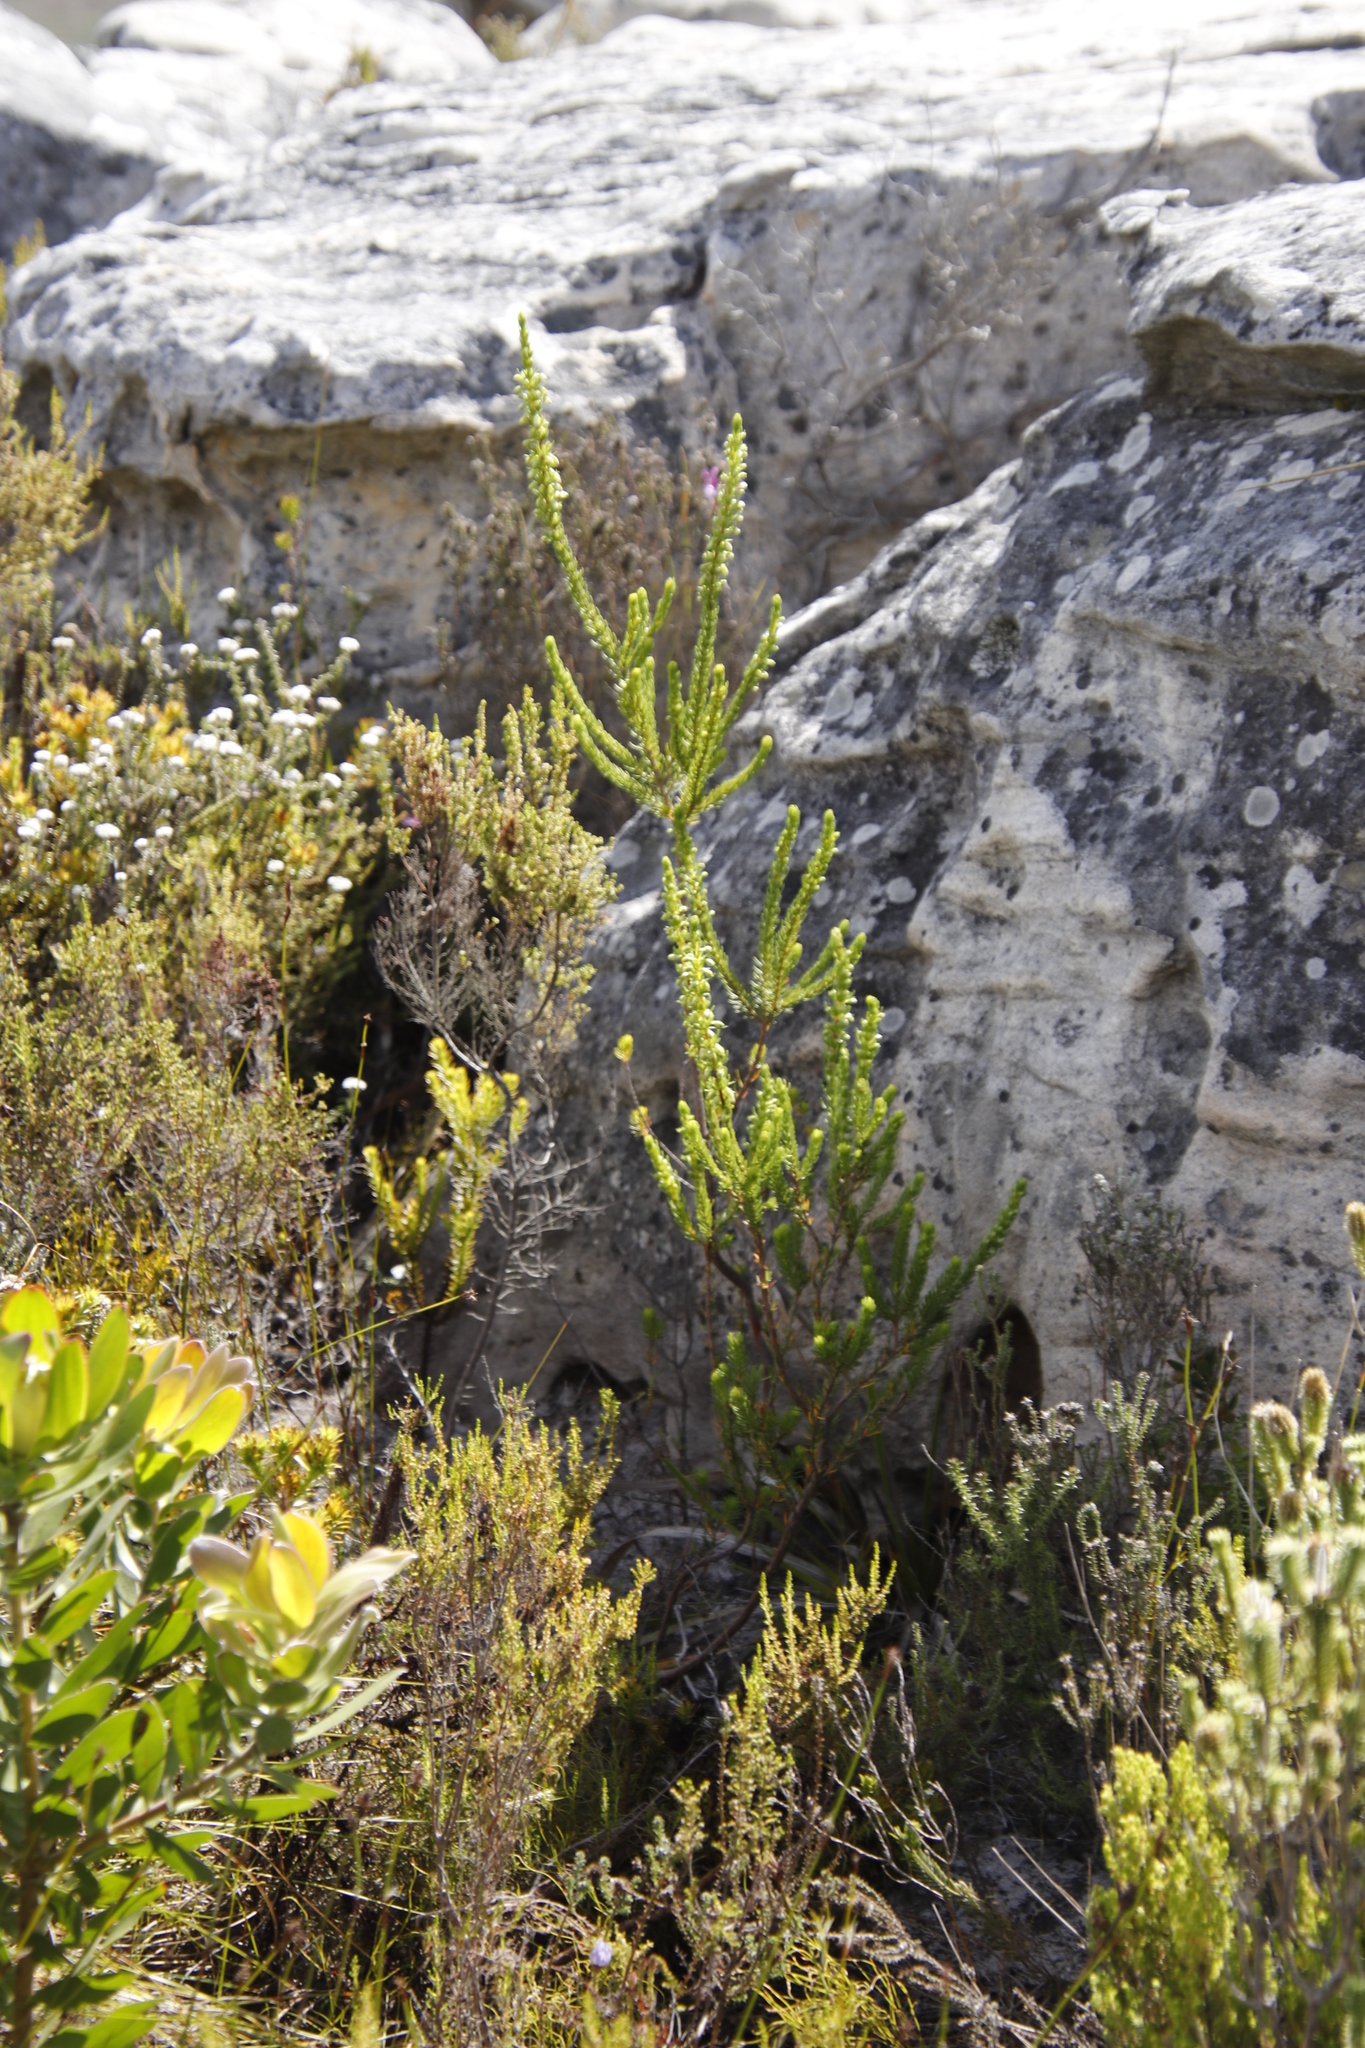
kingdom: Plantae
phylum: Tracheophyta
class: Magnoliopsida
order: Ericales
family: Ericaceae
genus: Erica
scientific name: Erica mammosa
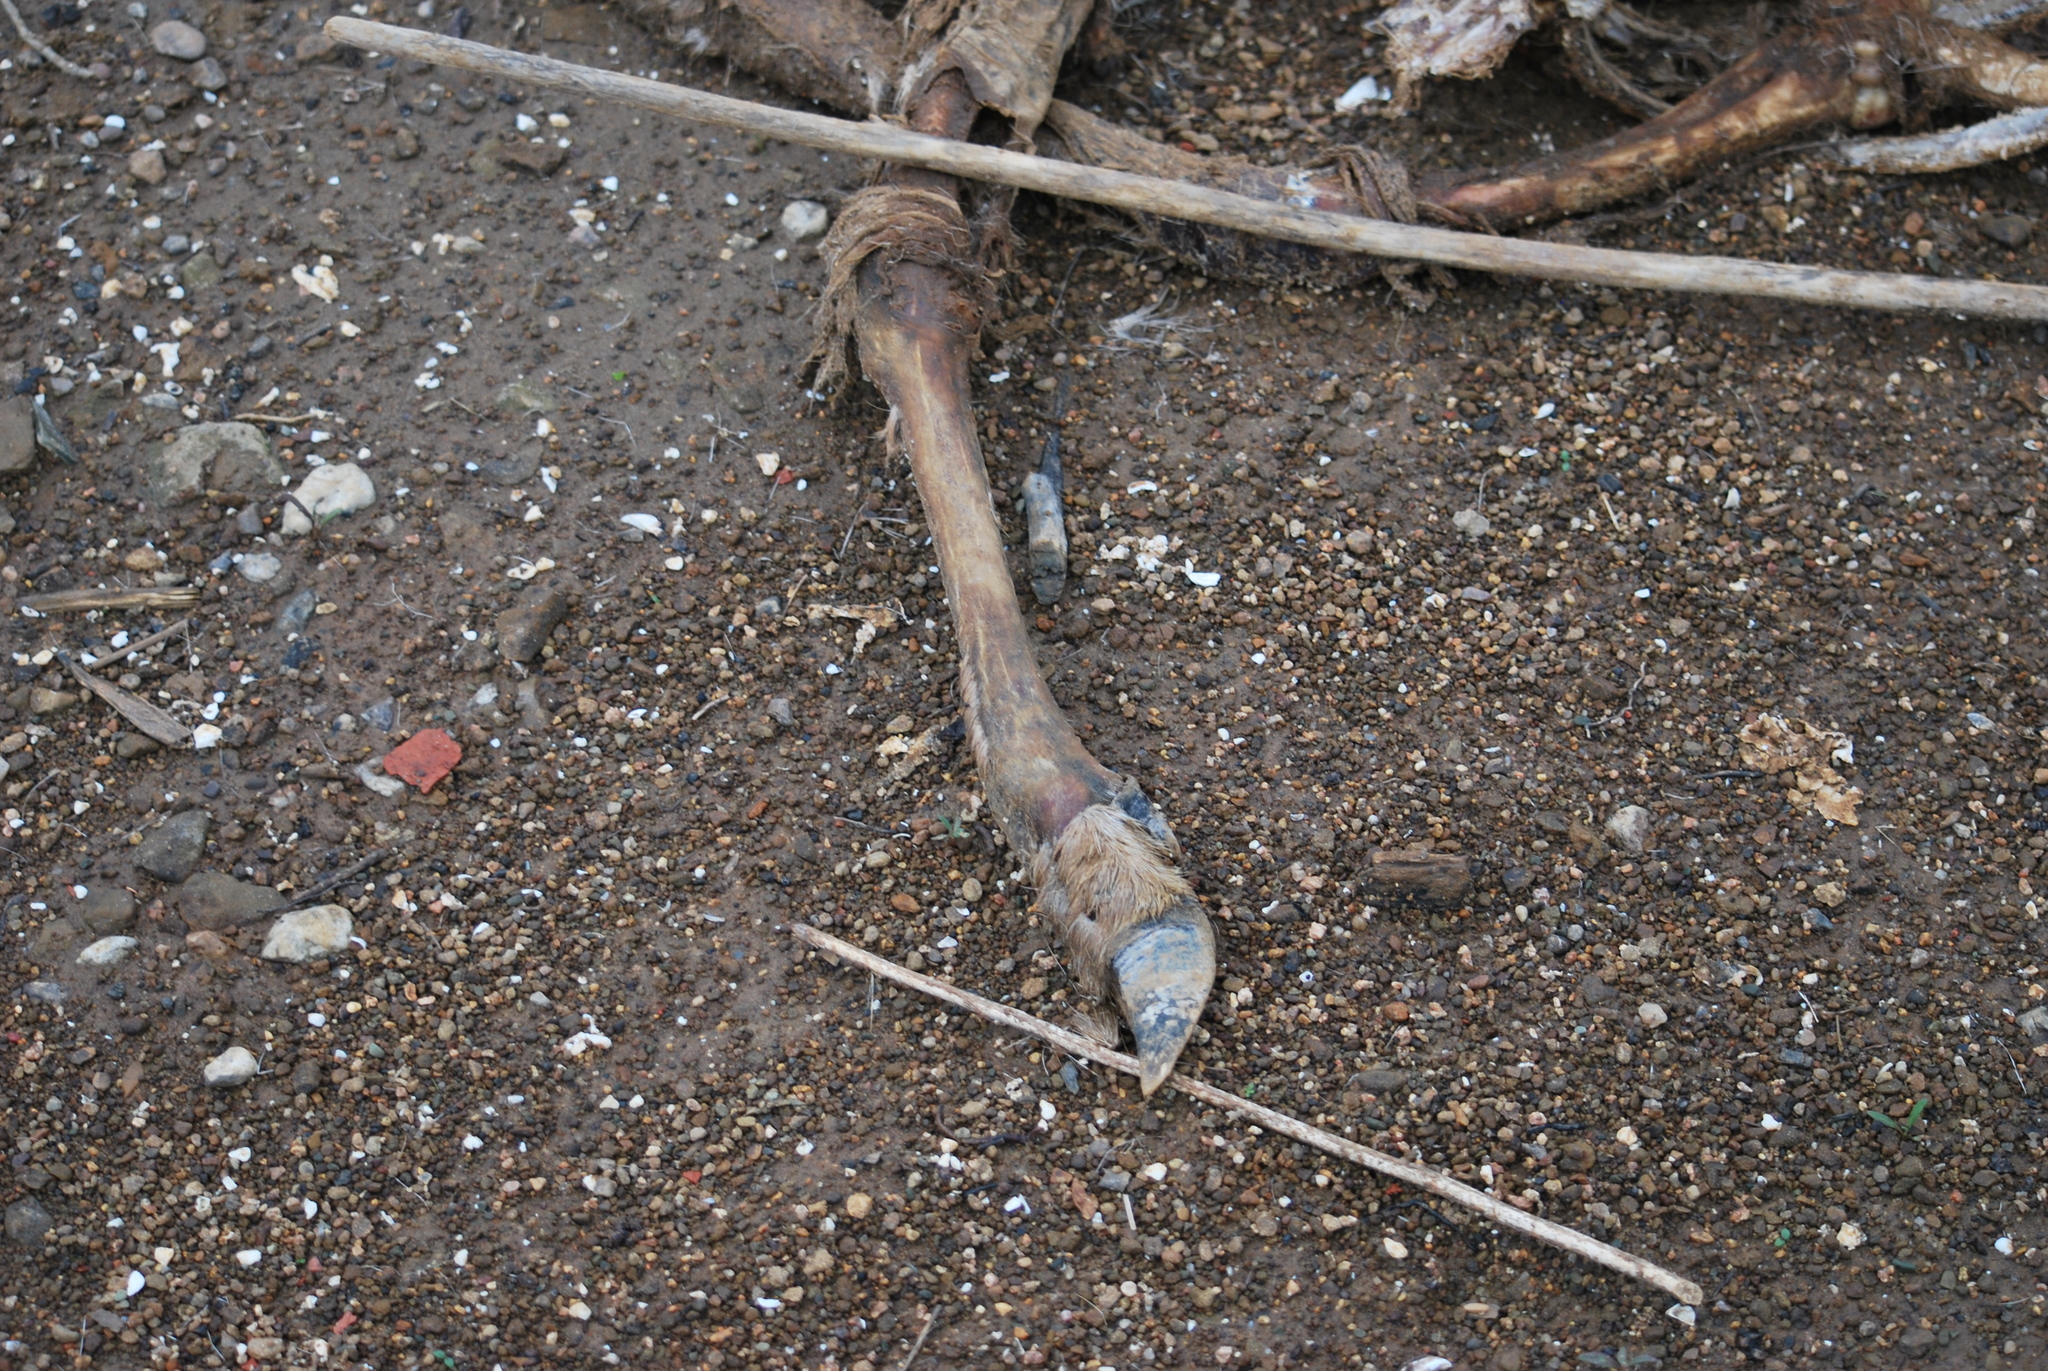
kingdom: Animalia
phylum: Chordata
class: Mammalia
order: Artiodactyla
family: Cervidae
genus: Odocoileus
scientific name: Odocoileus virginianus
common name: White-tailed deer
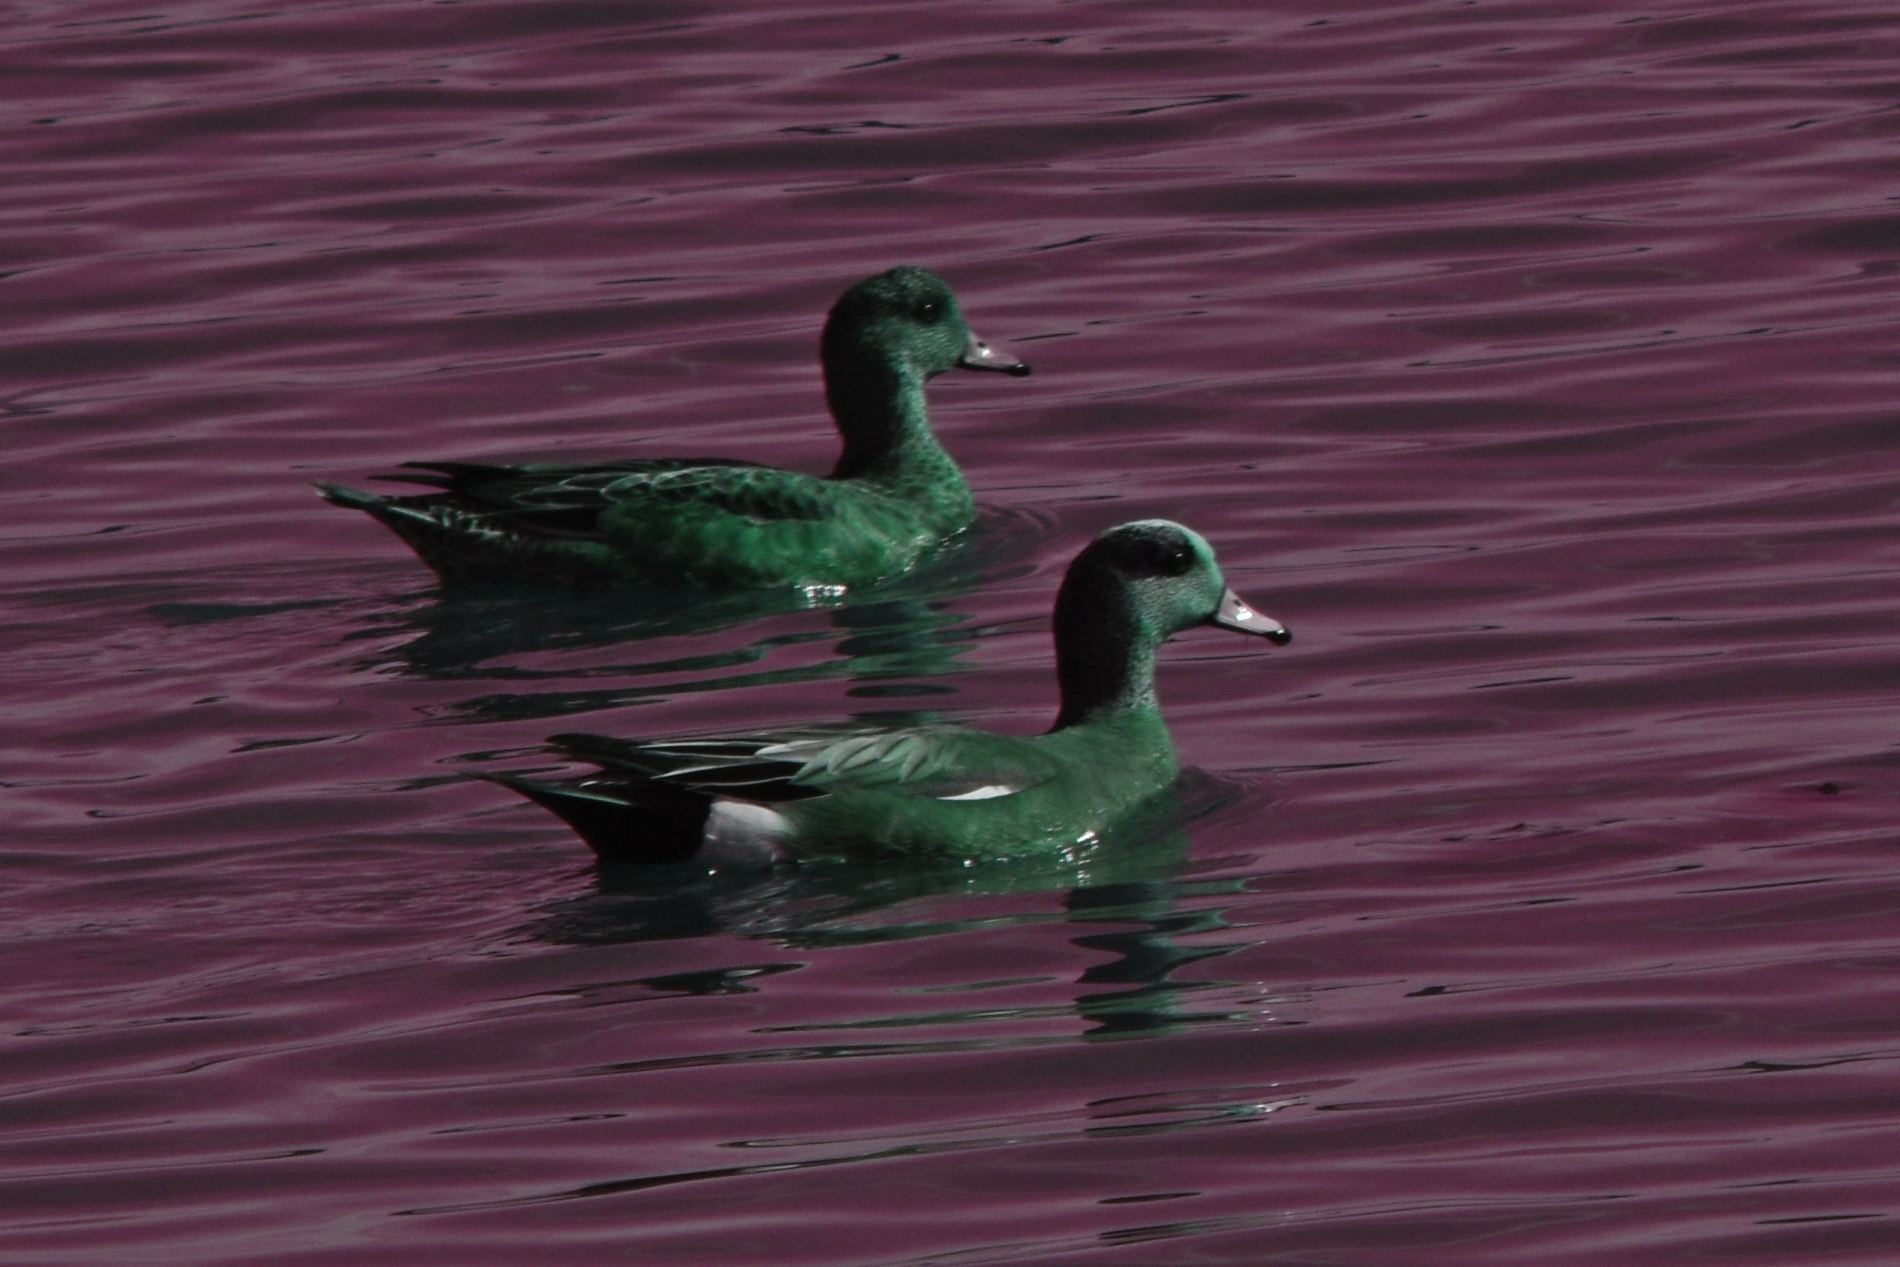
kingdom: Animalia
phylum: Chordata
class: Aves
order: Anseriformes
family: Anatidae
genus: Mareca
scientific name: Mareca americana
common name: American wigeon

> **INSTRUCTION**
Copy out every line of the three items above word for word, leaving out the pictures.

> **RESPONSE BELOW**
kingdom: Plantae
phylum: Tracheophyta
class: Magnoliopsida
order: Ericales
family: Ericaceae
genus: Erica
scientific name: Erica mammosa
kingdom: Animalia
phylum: Chordata
class: Mammalia
order: Artiodactyla
family: Cervidae
genus: Odocoileus
scientific name: Odocoileus virginianus
common name: White-tailed deer
kingdom: Animalia
phylum: Chordata
class: Aves
order: Anseriformes
family: Anatidae
genus: Mareca
scientific name: Mareca americana
common name: American wigeon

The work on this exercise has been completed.